Copy every line of text in the data below exactly, leaving the pictures out of your answer.

[Stored data entries]
--

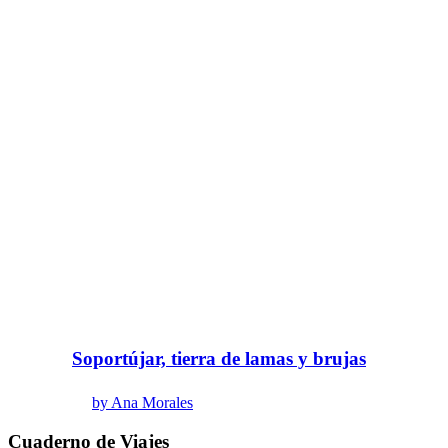
Soportújar, tierra de lamas y brujas
by Ana Morales
Cuaderno de Viajes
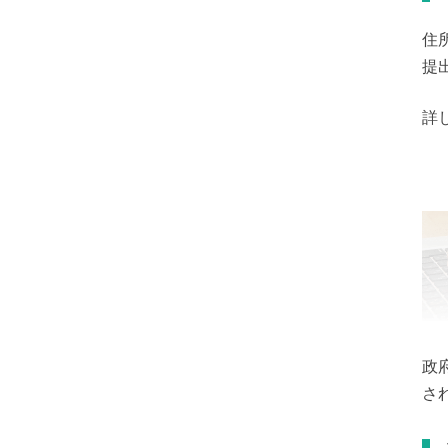
住
提
詳
政
さ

--

(Result of the exercise):
Soportújar, tierra de lamas y brujas
by Ana Morales
Cuaderno de Viajes
住
提
詳
政
さ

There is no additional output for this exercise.